Reflections

Reflections: A Sense of Satisfaction

As I am becoming more stable as an independent autistic adult, I am realizing that I am being given more freedoms that for so long that I never felt that I had. Being under my parents’ house for the majority of 3.5 decades and now having the ability to make adult decisions seems surreal and at times hard to realize that I am indeed allowed to make my own decisions.

Yes, living on your own gives you your own freedoms, but there is also a fine line of responsibility that is flanked with living on your own that must be delicately balanced. From the time that I began to live on my own it was a very tedious line that I always pushed outside the limits of where I should have been. It caused conflict with those I loved, my mentors and my superiors and those that were providing me services.

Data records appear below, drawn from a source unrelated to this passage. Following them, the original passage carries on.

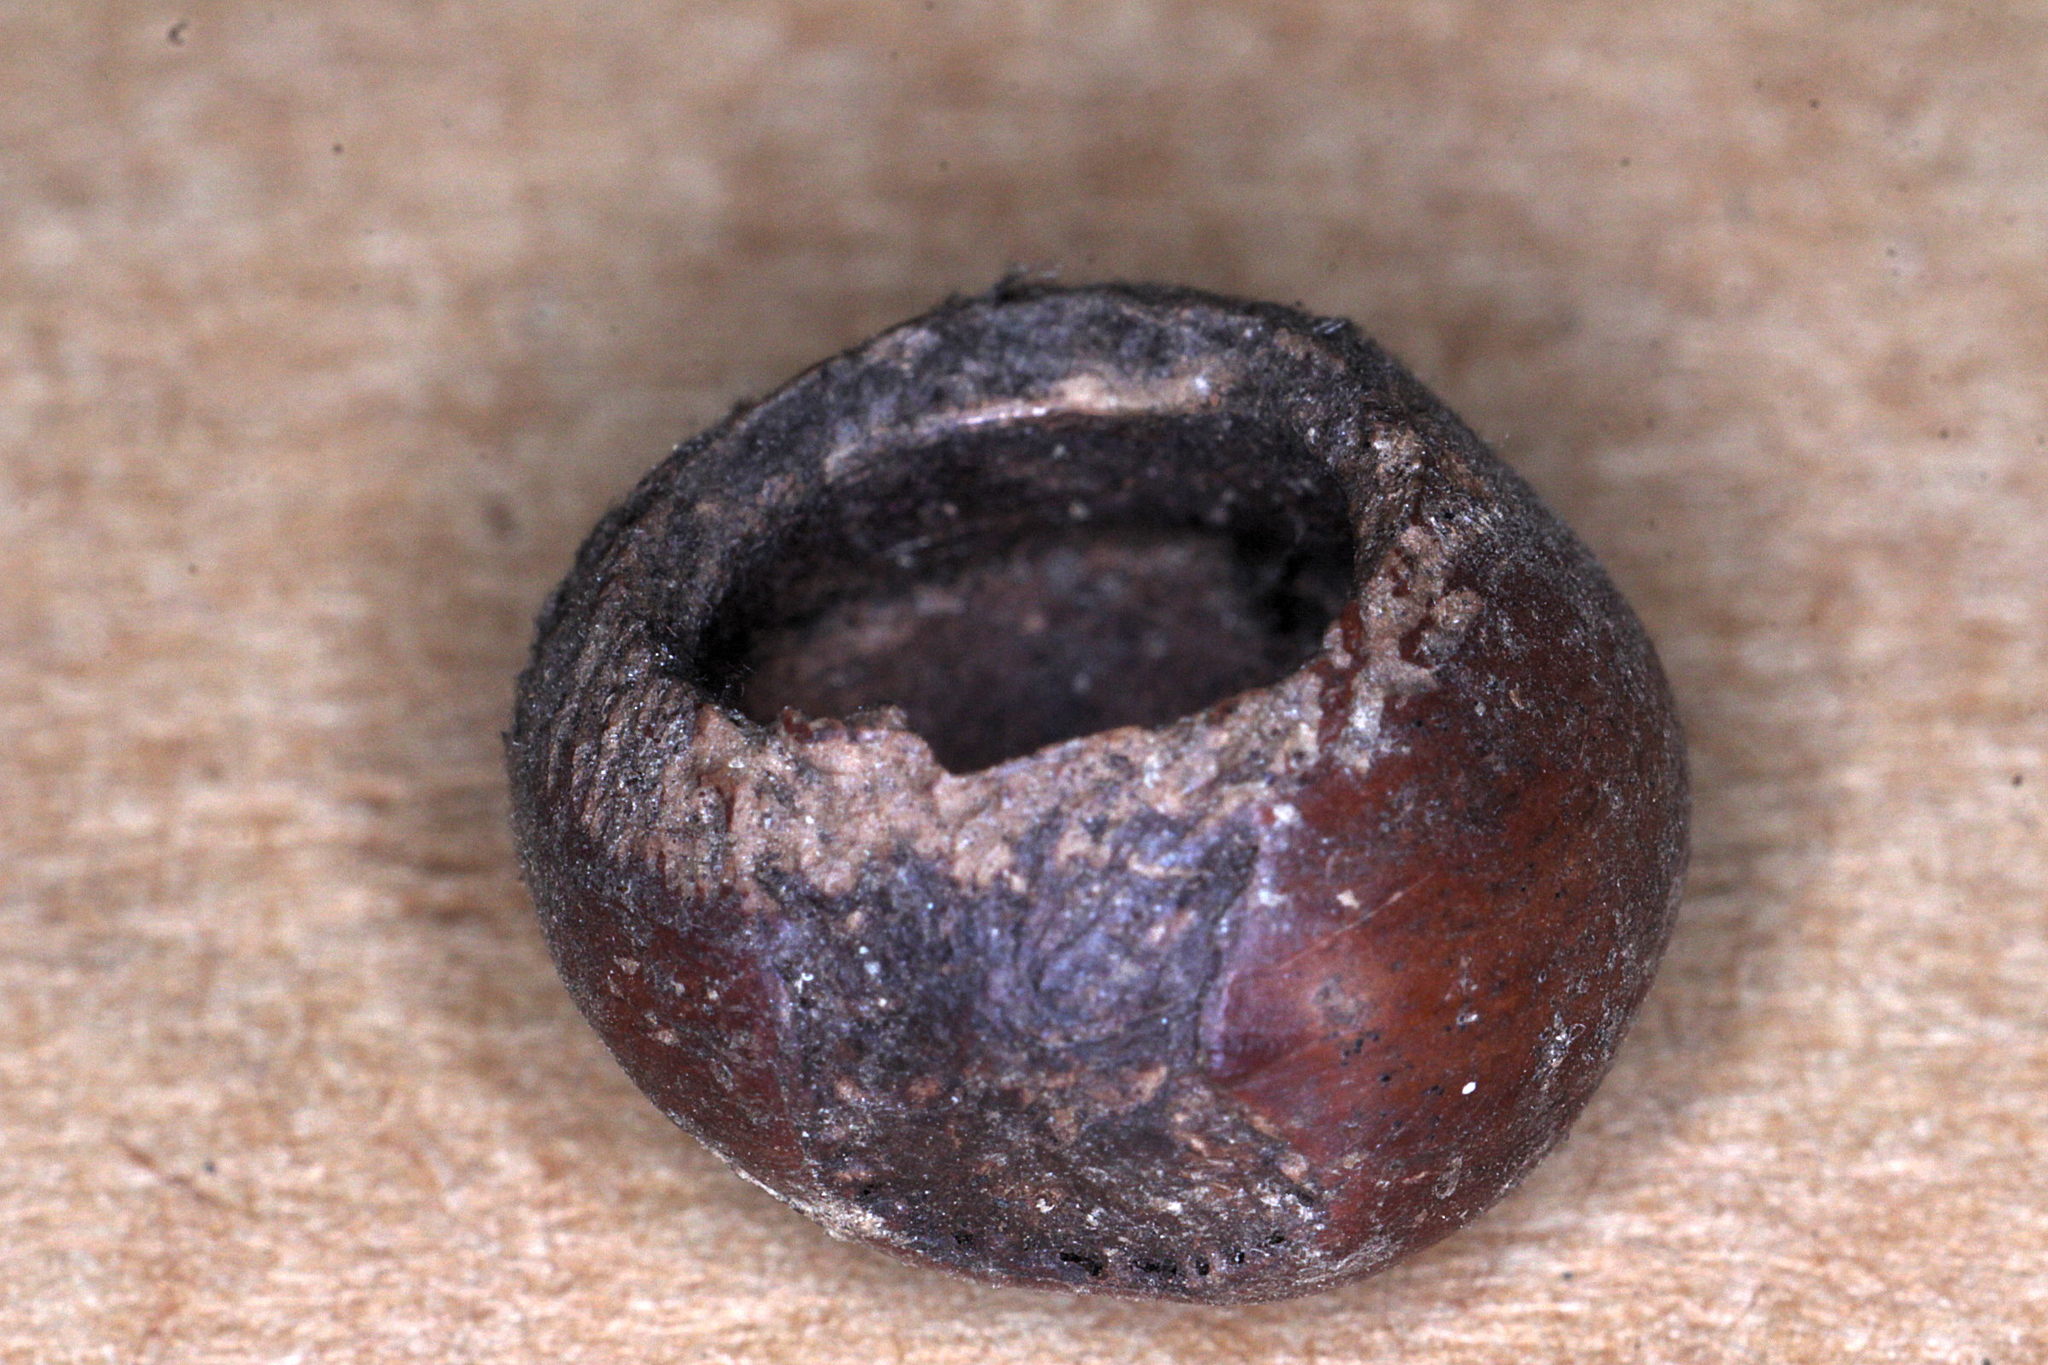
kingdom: Animalia
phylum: Chordata
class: Mammalia
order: Rodentia
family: Gliridae
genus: Muscardinus
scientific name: Muscardinus avellanarius
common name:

I was not being honest about myself and in fact there were many things that never truly came out from those first few years when everything began to spiral. As things crashed, reality hit and combined with the COVID-19 Pandemic, everything came to a screeching halt. I had support from my family and they moved me twice in five months and when I first moved out. They didn’t have to do things I asked them, but out of their love, they did it because they knew it wouldn’t get done otherwise and I was of little help.

Now being almost two years since the last move, I realize that all that stress along with aging and the COVID-19 pandemic has taken a toll on them. They are getting older and the things that they are able to do are lessening as time slowly creeps. I realize that I have to be the mature, sensible one and do what is needed when things are asked of me instead of being like a spoiled little brat and being childish. My parents have not only done so much for me, but they have taught me so much of what I needed to know to live on my own. Even as late as a few weeks ago they continue to fight for what is right along with being my #1 cheerleader and proud of how far I have come.

I have realized that it is my turn to live the life that I so longed for as an adult. Just as I have since coming of age accepted my challenges and what makes me who I am, I too have to learn that I have to do what is right for me. If I want to take a day to recharge because I know that I need it I have to be the one that is OK with it. When getting permission from the proper channels, I then had to seek the approval of my mother, as I often have to do. She reminded me that it is my choice to do as I need to.

Yes, it is my choice and I know that, but my need to seek validation from her comes from years of living under the family roof and feeling I had to adhere to what was the norm and that it was not OK to get some rest. Nothing should be short of the simple fact that I knew that I needed to take time to get some additional rest, I felt I had to explain myself over and over like I was some little kid that was continually doing something that was wrong.

I know that it stems from never being a true adult and never having a true sense of freedom. I had several opportunities in the past to venture that, but as I believe in a higher power and constantly believe that everything works out the way it does for a reason and that makes me feel a little better where I am today in my life. As being autistic, it can be hard to adjust to some sense of no issues on the horizon or where there is more freedom, trust and less of a constant need to seek validation from those I love. In reality, it is still a learning process of sorts that is changing every day and I need to continue to live life one day at a time and not constantly worrying or thinking into the future about things I want or think that I can control. I need to enjoy life for what it is and not be so hard on myself while giving myself some grace for all the challenges I have been through.